Issue: 11. (November)

First Page: 1778

Last Page: 1803

Title: Origin and Evolution of the Tertiary Hydrocarbon-Bearing Basins in Kalimantan (Borneo), Indonesia (1)

Author(s): ANDREW A. VAN DE WEERD (2) and RICHARD A. ARMIN (3)

Abstract:

During the middle Eocene, a large extensional basin formed in Kalimantan and began to be filled by transgressive middle Eocene and lower Oligocene nonmarine and shallow marine clastics, carbonates, and deep marine clastics. This episode was followed by regressive late Oligocene-Miocene deposition. Oligocene tectonism resulted in uplift, erosion, and structural segmentation of the large Kalimantan basin into several smaller separate basins. Deltaic sedimentation began in the latest Oligocene in the upper Kutei basin and prograded eastward, so that by the end of the early Miocene, deltas were near the present Kutei coast, where deltaic sedimentation continued to the present. Lower(?)-middle Miocene deltaic sediments also filled the Barito, Asem Asem, and Pasir basins and we e probably contiguous with those of Kutei. A separate Miocene deltaic depocenter developed in the Tarakan basin (northeastern Kalimantan). Carbonate sedimentation prevailed in the shallow areas in between these deltas, and shales were deposited in the deep basins.

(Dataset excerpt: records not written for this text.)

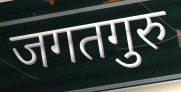
जगतगुरु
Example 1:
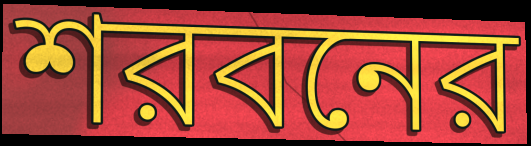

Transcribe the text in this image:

শরবনের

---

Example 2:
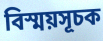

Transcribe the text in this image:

বিস্ময়সূচক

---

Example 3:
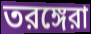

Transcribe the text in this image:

তরঙ্গেরা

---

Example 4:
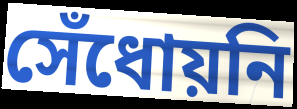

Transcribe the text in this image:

সেঁধোয়নি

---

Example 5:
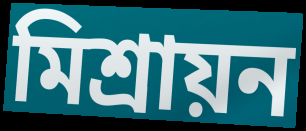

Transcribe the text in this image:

মিশ্রায়ন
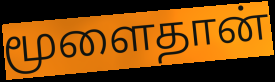
மூளைதான்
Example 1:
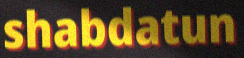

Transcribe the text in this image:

shabdatun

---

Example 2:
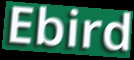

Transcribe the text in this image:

Ebird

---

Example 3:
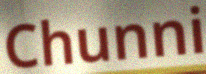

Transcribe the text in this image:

Chunni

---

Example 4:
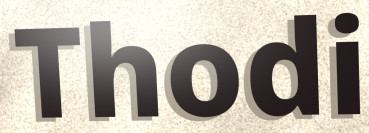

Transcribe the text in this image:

Thodi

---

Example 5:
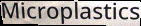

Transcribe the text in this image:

Microplastics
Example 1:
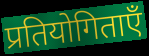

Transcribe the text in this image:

प्रतियोगिताएँ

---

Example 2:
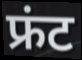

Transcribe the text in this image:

फ्रंट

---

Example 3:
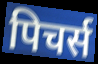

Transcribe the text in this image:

पिचर्स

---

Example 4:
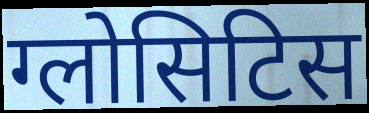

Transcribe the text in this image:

ग्लोसिटिस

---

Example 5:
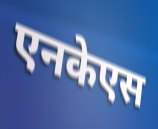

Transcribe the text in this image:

एनकेएस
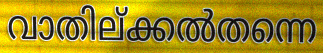
വാതില്ക്കൽതന്നെ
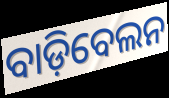
ବାଡ଼ିବେଲନ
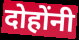
दोहोंनी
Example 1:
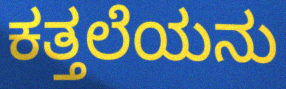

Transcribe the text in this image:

ಕತ್ತಲೆಯನು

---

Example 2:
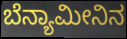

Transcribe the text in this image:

ಬೆನ್ಯಾಮೀನಿನ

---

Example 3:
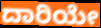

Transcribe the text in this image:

ದಾರಿಯೇ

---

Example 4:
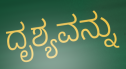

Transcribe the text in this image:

ದೃಶ್ಯವನ್ನು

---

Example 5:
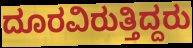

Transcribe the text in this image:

ದೂರವಿರುತ್ತಿದ್ದರು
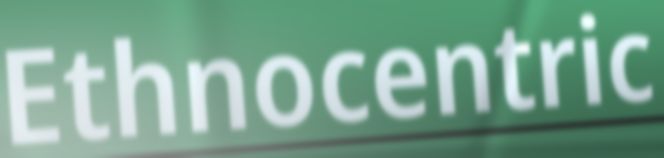
Ethnocentric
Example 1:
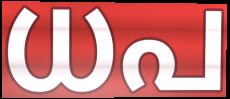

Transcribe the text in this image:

ധപ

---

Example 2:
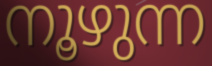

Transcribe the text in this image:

നൂഴുന്ന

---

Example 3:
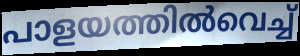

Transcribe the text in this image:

പാളയത്തിൽവെച്ച്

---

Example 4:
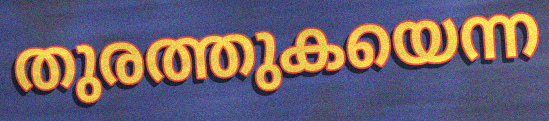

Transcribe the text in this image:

തുരത്തുകയെന്ന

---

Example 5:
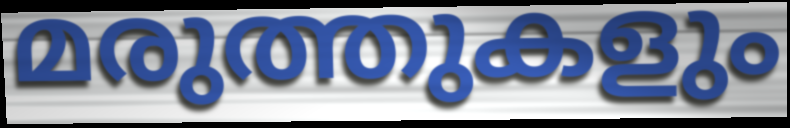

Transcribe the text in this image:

മരുത്തുകളും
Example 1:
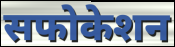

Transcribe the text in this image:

सफोकेशन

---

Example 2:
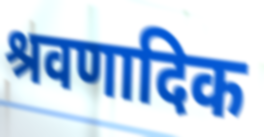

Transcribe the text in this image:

श्रवणादिक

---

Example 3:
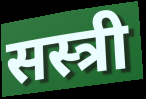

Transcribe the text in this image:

सस्त्री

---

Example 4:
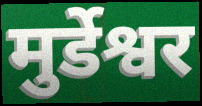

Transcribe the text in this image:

मुर्डेश्वर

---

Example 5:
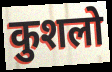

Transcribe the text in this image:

कुशलो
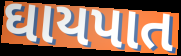
ઘાયપાત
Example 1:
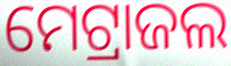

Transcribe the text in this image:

ମେଟ୍ରାଜଲ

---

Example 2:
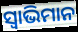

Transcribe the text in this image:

ସ୍ୱାଭିମାନ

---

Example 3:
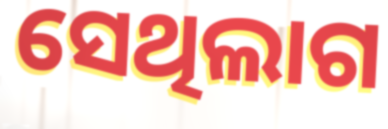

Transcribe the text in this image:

ସେଥିଲାଗ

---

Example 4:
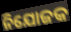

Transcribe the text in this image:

ନିଯୋଜକ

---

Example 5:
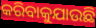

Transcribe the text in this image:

କରିବାକୁଯାଉଛି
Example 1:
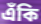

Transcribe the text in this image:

এঁকি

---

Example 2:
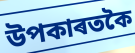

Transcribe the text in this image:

উপকাৰতকৈ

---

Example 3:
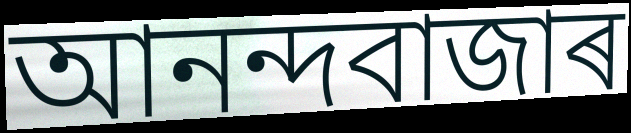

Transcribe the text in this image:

আনন্দবাজাৰ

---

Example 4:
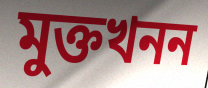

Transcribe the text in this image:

মুক্তখনন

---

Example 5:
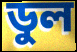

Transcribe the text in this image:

ডুল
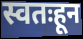
स्वतःहून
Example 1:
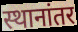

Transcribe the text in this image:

स्थानांतर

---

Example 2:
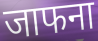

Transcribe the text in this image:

जाफना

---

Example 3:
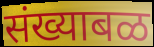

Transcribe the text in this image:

संख्याबळ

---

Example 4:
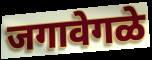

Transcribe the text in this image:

जगावेगळे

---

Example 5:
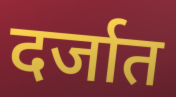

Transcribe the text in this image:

दर्जात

Eocene basin inception and Oligocene tectonism are interpreted to have resulted from plate rearrangements in southeast Asia. Eocene plate rearrangement is associated with the collision of India with Asia, and the middle Oligocene tectonism and magmatism are interpreted to be due to the collision of northern Australia with island arcs and opening of the South China Sea. Inversion of the upper Kutei basin and uplift of the Meratus Mountains started in the early part of the middle Miocene and are related to a third major plate readjustment in southeast Asia. Regionally synchronous Miocene-Pliocene tectonic phases in the region are probably related to collisions of microcontinents along Sulawesi and resulting strike-slip faulting extending into Borneo.

Original recoverable hydrocarbon reserves from the Eocene of the Barito basin are 180-200 million bbl; 5 billion bbl of oil and oil-equivalent gas may be recoverable from Miocene deltaics in the lower Kutei basin, and 200 million bbl oil from those of the Tarakan basin.